The maximum harmonisation provision of the Unfair Commercial Practices Directive requires that the Members States must adapt their national laws in accordance with The Directive and must obstruct any distinction from the requirements that have been set by the Directive. Thus, the execution procedure requires the application of the Directive but additionally requires the alteration of national laws that breach the Directives requirements. It is still a subject of debate of whether or not all Member States have accomplished this. Since the Directive delivers a maximum harmonisation, only the practices that fall under the Black List would be considered as unfair commercial practices under all circumstances and would be prohibited. All other commercial practices would only be considered unfair when they fall within the scope of the General Clauses.

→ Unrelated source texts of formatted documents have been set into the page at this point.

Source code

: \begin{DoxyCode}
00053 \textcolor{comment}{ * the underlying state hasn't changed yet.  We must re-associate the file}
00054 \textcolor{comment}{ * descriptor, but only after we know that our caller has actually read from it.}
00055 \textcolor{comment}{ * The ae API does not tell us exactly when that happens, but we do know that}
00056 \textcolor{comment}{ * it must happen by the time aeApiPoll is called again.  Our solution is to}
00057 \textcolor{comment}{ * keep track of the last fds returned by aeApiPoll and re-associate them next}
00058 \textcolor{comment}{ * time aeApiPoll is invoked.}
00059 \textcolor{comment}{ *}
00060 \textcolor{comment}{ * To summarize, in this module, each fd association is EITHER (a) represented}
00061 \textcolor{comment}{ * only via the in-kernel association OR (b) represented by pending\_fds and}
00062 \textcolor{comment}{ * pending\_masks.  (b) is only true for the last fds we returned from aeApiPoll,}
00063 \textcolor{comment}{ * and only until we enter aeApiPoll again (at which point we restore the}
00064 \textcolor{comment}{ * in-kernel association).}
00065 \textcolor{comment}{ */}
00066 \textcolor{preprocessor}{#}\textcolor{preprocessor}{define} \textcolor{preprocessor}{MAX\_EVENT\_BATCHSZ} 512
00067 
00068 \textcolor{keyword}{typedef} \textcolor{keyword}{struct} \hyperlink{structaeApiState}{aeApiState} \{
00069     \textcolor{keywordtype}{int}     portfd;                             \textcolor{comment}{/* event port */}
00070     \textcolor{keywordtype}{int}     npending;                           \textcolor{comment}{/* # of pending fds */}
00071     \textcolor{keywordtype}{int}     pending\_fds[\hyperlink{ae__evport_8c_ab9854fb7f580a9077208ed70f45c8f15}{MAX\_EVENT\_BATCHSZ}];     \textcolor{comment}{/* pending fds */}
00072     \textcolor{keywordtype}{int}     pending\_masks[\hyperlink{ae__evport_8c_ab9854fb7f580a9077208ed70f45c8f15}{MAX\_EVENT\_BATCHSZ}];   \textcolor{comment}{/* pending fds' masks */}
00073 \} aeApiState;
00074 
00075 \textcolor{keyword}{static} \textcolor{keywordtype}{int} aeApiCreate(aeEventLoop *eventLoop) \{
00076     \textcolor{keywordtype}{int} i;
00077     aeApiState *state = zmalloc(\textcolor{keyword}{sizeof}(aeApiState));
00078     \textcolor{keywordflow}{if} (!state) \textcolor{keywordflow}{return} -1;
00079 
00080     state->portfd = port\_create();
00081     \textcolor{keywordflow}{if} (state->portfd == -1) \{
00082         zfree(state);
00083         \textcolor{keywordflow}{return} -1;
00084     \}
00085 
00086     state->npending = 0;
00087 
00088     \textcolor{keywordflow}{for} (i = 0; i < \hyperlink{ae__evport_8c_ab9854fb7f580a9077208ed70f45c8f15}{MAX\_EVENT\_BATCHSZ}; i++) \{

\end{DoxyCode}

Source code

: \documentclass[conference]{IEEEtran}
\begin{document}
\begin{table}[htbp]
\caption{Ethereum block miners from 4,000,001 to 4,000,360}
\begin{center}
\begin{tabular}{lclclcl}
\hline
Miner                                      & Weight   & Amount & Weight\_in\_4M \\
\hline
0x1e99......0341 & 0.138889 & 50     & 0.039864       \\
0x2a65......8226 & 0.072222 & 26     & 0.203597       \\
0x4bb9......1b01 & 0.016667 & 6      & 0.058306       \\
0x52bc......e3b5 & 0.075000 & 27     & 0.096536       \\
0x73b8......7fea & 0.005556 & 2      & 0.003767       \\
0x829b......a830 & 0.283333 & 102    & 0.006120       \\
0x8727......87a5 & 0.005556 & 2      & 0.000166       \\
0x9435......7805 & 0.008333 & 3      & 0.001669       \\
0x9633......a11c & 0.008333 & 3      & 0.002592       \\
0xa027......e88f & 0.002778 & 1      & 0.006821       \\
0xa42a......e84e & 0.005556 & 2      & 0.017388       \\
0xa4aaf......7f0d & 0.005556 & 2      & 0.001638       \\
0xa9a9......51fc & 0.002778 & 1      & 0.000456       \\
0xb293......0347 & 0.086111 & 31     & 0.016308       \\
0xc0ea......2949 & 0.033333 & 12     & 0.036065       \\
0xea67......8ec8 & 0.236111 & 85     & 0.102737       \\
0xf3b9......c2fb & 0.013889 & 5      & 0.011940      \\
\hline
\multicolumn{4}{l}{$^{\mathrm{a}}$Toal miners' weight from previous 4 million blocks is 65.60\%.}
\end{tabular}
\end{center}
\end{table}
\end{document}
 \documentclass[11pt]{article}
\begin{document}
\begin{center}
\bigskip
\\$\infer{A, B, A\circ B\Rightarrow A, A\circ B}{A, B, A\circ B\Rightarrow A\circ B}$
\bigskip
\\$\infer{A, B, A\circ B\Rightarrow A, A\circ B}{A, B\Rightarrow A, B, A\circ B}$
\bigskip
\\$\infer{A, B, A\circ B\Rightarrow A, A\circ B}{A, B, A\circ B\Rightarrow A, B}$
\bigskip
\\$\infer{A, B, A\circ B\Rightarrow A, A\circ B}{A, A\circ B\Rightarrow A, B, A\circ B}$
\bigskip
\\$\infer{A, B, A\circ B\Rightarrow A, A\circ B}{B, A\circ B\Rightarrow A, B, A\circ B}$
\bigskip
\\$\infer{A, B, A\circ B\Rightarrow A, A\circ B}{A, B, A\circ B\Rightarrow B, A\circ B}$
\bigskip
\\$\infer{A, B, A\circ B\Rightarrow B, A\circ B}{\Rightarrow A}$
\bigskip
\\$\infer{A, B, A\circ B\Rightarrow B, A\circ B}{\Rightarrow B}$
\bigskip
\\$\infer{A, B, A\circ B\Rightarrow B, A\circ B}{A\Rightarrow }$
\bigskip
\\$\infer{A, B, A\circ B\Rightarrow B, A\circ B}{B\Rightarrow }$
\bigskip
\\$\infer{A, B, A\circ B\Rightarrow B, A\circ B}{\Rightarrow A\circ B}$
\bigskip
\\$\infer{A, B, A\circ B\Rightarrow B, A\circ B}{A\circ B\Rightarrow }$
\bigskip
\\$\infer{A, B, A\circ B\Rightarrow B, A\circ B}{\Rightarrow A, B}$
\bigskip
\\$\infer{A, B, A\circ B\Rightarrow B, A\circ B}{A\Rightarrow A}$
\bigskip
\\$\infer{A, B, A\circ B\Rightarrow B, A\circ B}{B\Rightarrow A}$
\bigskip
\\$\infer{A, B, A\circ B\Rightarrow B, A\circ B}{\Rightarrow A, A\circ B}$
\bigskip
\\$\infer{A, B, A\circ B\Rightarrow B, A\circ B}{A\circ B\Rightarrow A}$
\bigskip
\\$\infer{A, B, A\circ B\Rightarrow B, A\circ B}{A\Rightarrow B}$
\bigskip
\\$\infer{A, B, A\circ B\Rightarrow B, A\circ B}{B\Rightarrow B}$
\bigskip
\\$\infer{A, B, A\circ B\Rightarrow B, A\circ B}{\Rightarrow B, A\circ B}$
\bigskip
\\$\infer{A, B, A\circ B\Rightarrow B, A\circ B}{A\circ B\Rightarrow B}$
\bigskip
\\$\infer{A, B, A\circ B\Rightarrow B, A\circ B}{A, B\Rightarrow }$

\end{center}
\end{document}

In conclusion, the Unfair Commercial Practices Directive had been proposed in order to create a legislative instrument which would provide a uniform guideline for the governance of Unfair Commercial Practices. The Directive had the objective of creating an environment where the consumer protection was at it’s highest, and the directive is one of importance since it sought to achieve this objective through interpretation and it’s maximum harmonisation element. It should be stated that European Legislations take a great length of time no matter what issue it aims to tackle, since it needs to take into consideration of different social norms, cultures, political stances and national laws. Therefore, the Unfair Commercial Practices Directive could be assessed as a fairly new Directive within the Courts, and some Member States have yet to alter their practices in accordance with the Directive. However it could be argued that the advantages of full harmonisation can be seen in respect with the common rules within the transactions of the European Countries, the assurance of consumers and traders are able to depend on a ‘single regulatory framework based on clearly defined legal concepts’ These examples are proof that the Directive not only protects consumers, but also, encourages a fair competition between international producers, businesses. However, it would not be correct to argue that the Unfair Commercial Practices Directive has achieved its aim of creating a unity between the Member States and it’s maximum protection of consumers with it’s maximum harmonisation element. This could be argued because of the strictness of the Directive and it’s limited scope.